*RECORD EXCERPTS:*
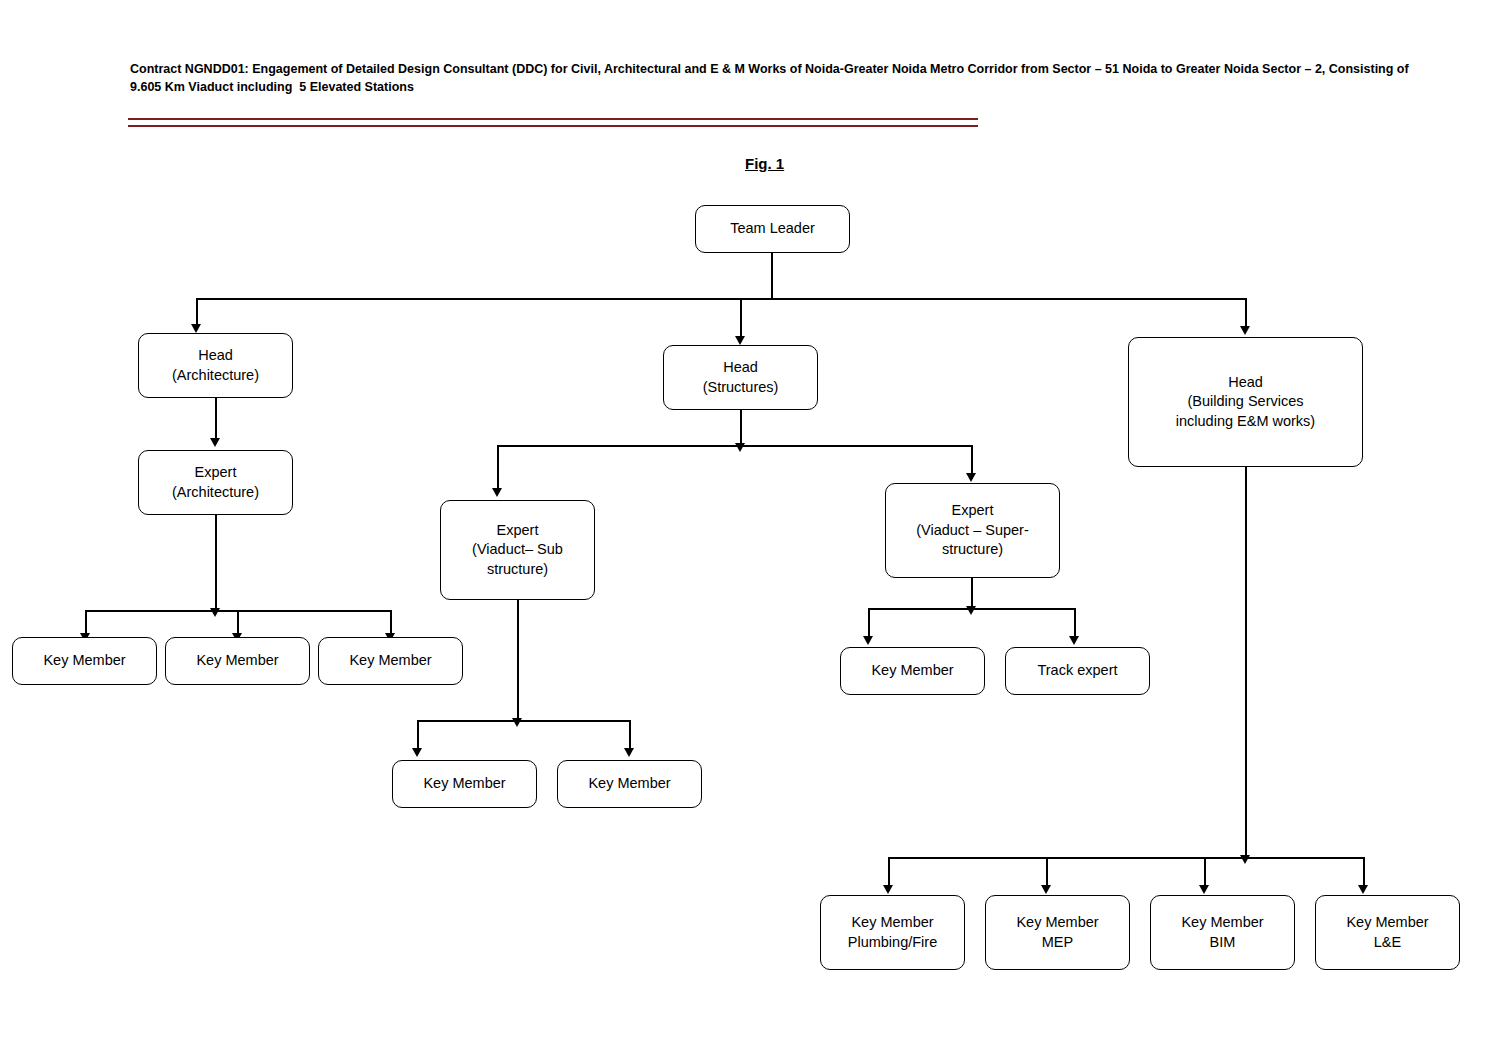Contract NGNDD01: Engagement of Detailed Design Consultant (DDC) for Civil, Architectural and E & M Works of Noida-Greater Noida Metro Corridor from Sector – 51 Noida to Greater Noida Sector – 2, Consisting of 9.605 Km Viaduct including 5 Elevated Stations
Fig. 1
Team Leader
Head
(Architecture)
Head
(Structures)
Head
(Building Services
including E&M works)
Expert
(Architecture)
Key Member
Key Member
Key Member
Expert
(Viaduct– Sub
structure)
Expert
(Viaduct – Super-
structure)
Key Member
Key Member
Key Member
Track expert
Key Member
Plumbing/Fire
Key Member
MEP
Key Member
BIM
Key Member
L&E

*DESCRIPTION OF THE TASK:* Apart from the pictures, return the records exactly.

*SOLUTION:*
Contract NGNDD01: Engagement of Detailed Design Consultant (DDC) for Civil, Architectural and E & M Works of Noida-Greater Noida Metro Corridor from Sector – 51 Noida to Greater Noida Sector – 2, Consisting of 9.605 Km Viaduct including 5 Elevated Stations
Fig. 1
Team Leader
Head
(Architecture)
Head
(Structures)
Head
(Building Services
including E&M works)
Expert
(Architecture)
Key Member
Key Member
Key Member
Expert
(Viaduct– Sub
structure)
Expert
(Viaduct – Super-
structure)
Key Member
Key Member
Key Member
Track expert
Key Member
Plumbing/Fire
Key Member
MEP
Key Member
BIM
Key Member
L&E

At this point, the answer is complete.